Turkey can sometimes look like a bad joke. Turkey sits in the lowest ranks of any credible index measuring press freedoms and the rule of law.
Reporters Without Borders, for instance, in its 2016 report, put Turkey into the 151st place out of a list of 180 countries -- ranked below Pakistan, Russia and Tajikistan.
In this year's Rule of Law Index, released by the World Justice Project, Turkey ranked 99th out of 113 countries, scoring worse than Nigeria and Myanmar.
Turkey's leaders, nevertheless, recently condemned the state of press freedoms in Europe and the United States. An official statement claimed that press freedoms had a problematic and restrictive state in "Western democracies such as, France, Germany, England, Sweden, Spain, Netherlands and the USA."
But not all Turkish news is equally amusing. On Dec. 10, a twin bomb in Istanbul killed 44 people and injured more than 150. The perpetrators were an urban branch of the Kurdistan Workers' Party (PKK), which has been fighting for a Kurdish homeland since 1984. The conflict has already taken nearly 40,000 lives.
Turkish President Recep Tayyip Erdogan himself announced the more recent bloody picture. Calling for a "national mobilization against all terrorist organizations," Erdogan said that 1,178 people have been killed since July 2015 in Turkey's fight with the PKK. Bomb attacks by the Islamic State (ISIS) claimed another 330 lives. Those numbers exclude 248 people who died during the bloody coup attempt of July 15, as well as 9,500 apparent PKK members who were killed by Turkish security forces. Turkey also claims that it killed 1,800 ISIS members since July 2015.
These numbers put the total death toll at 13,056 in a span of less than 17 months.
This is not a winning war for any party. From the point of view of asymmetrical warfare, Erdogan's struggle looks futile. If, in Erdogan's numbers, Turkey has killed 9,500 PKK fighters in 17 months and the organization is still capable of striking the heart of Turkey's biggest city, Turkey's security and intelligence officials might wish to rethink their warfare strategy. More importantly, politically, Turkey's diagnosis is problematic. Erdogan claims that terror keeps taking lives in Turkey merely because "dark external forces were acting against Turkey's interests."
In Erdogan's laughable narrative, the entire world of major powers has united to conspire against Turkey, solely with the aim of stopping the rise of this Muslim nation where per capita GDP is less than $10,000. The goal of this allegation is to keep a majority of Turks united behind their beloved leader. But it has not, and will not, solve Turkey's decades-long dispute with its Kurdish minority.

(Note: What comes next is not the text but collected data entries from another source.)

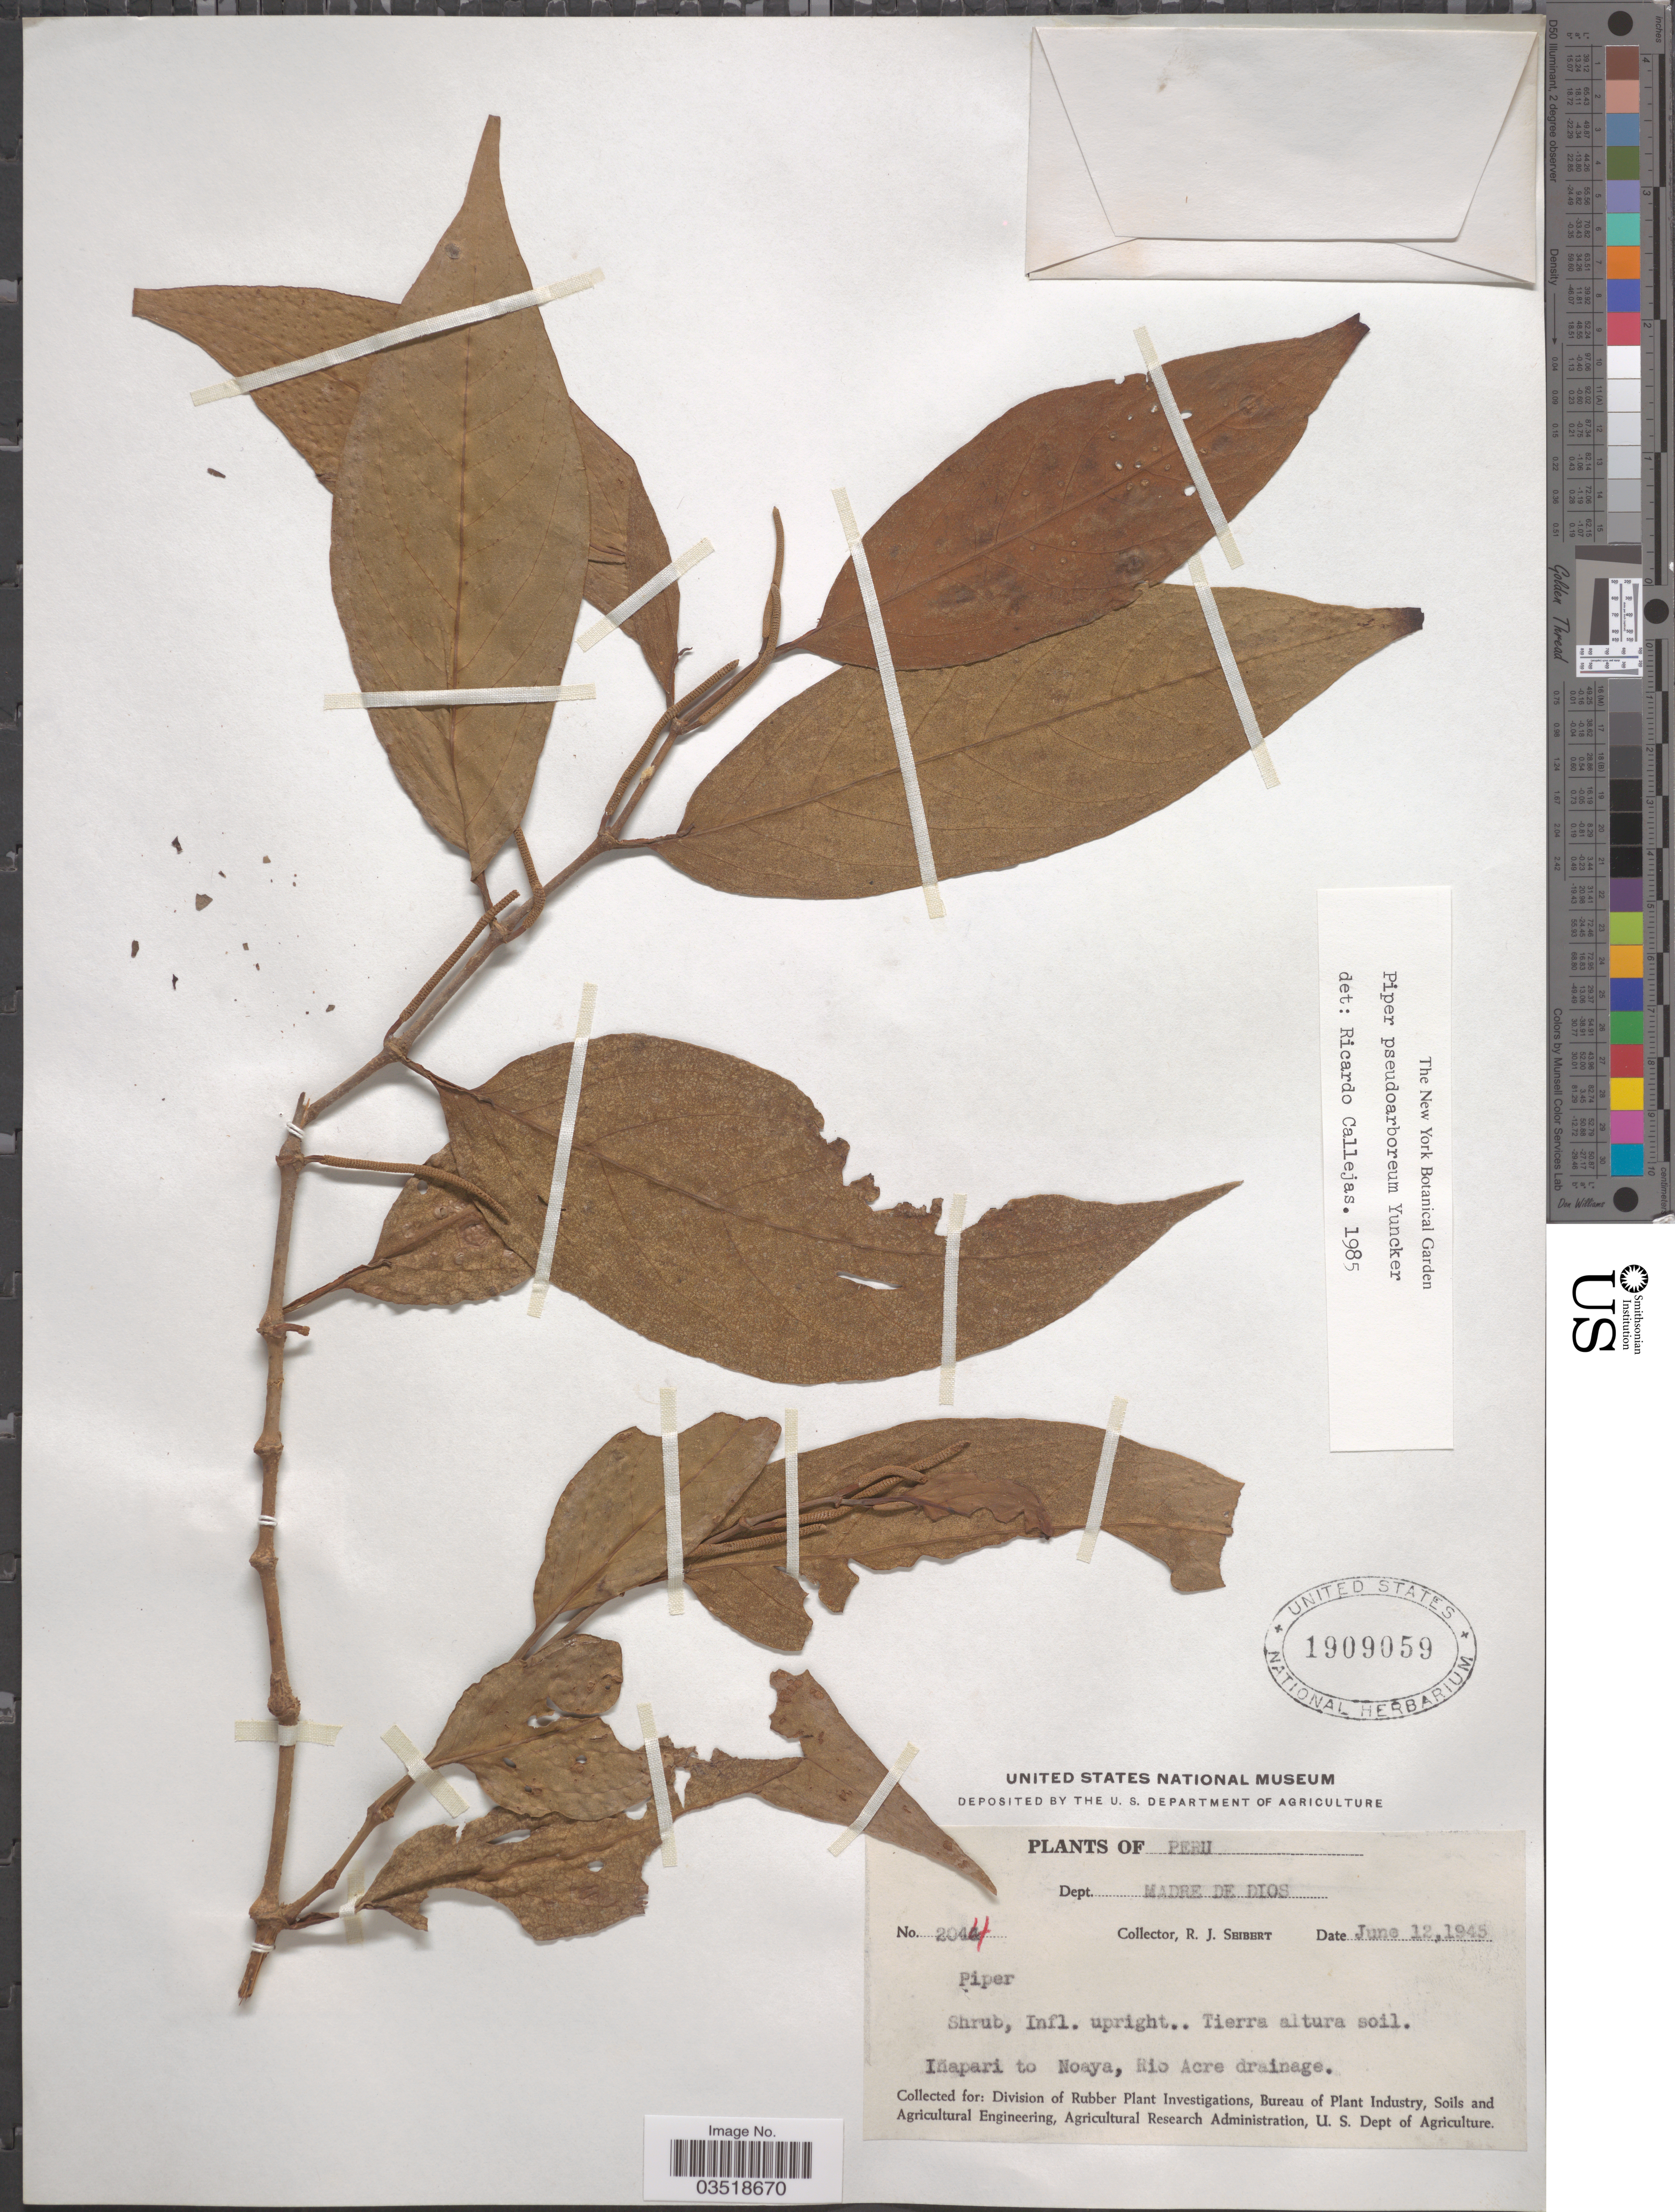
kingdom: Plantae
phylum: Tracheophyta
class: Magnoliopsida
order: Piperales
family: Piperaceae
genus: Piper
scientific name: Piper pseudoarboreum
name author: Yunck.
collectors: R. J. Seibert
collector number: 2014*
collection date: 1945-06-12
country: Peru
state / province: Madre de Dios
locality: Dept. Madre de Dios. Iñapari to Noaya, Rio Acre drainage.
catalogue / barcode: US 1909059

Turkey's Kurdish problem is not a military one. On the contrary, the military aspect of the problem is the consequence, not the root cause. Turkey's Kurds have been demanding a homeland since the 19th century -- long before the modern Turkish state was born in 1923. Both the Ottoman and Turkish states, however, have viewed the Kurdish problem as a military matter that should have a military solution. They have been wrong. It is time that Ankara rethinks its diagnosis about the Kurdish dispute. The Turks can start by asking themselves why their Kurdish compatriots choose to live in mountainous hideouts, fight, kill or be killed. They have a sentimental, romantic longing for a homeland.
Erdogan's theory, that the evil West is trying to stop Turkey's rise, fails to explain any of the several Kurdish uprisings during a failing Ottoman Empire and a newborn, poor republic.
Turkey's Kurdish problem is a political one. It can only be solved through political means, most notably through peaceful negotiations. Otherwise, many more days of national mourning will be awaiting Turks and Kurds.
Burak Bekdil, based in Ankara, is a Turkish columnist for the Hürriyet Daily and a Fellow at the Middle East Forum.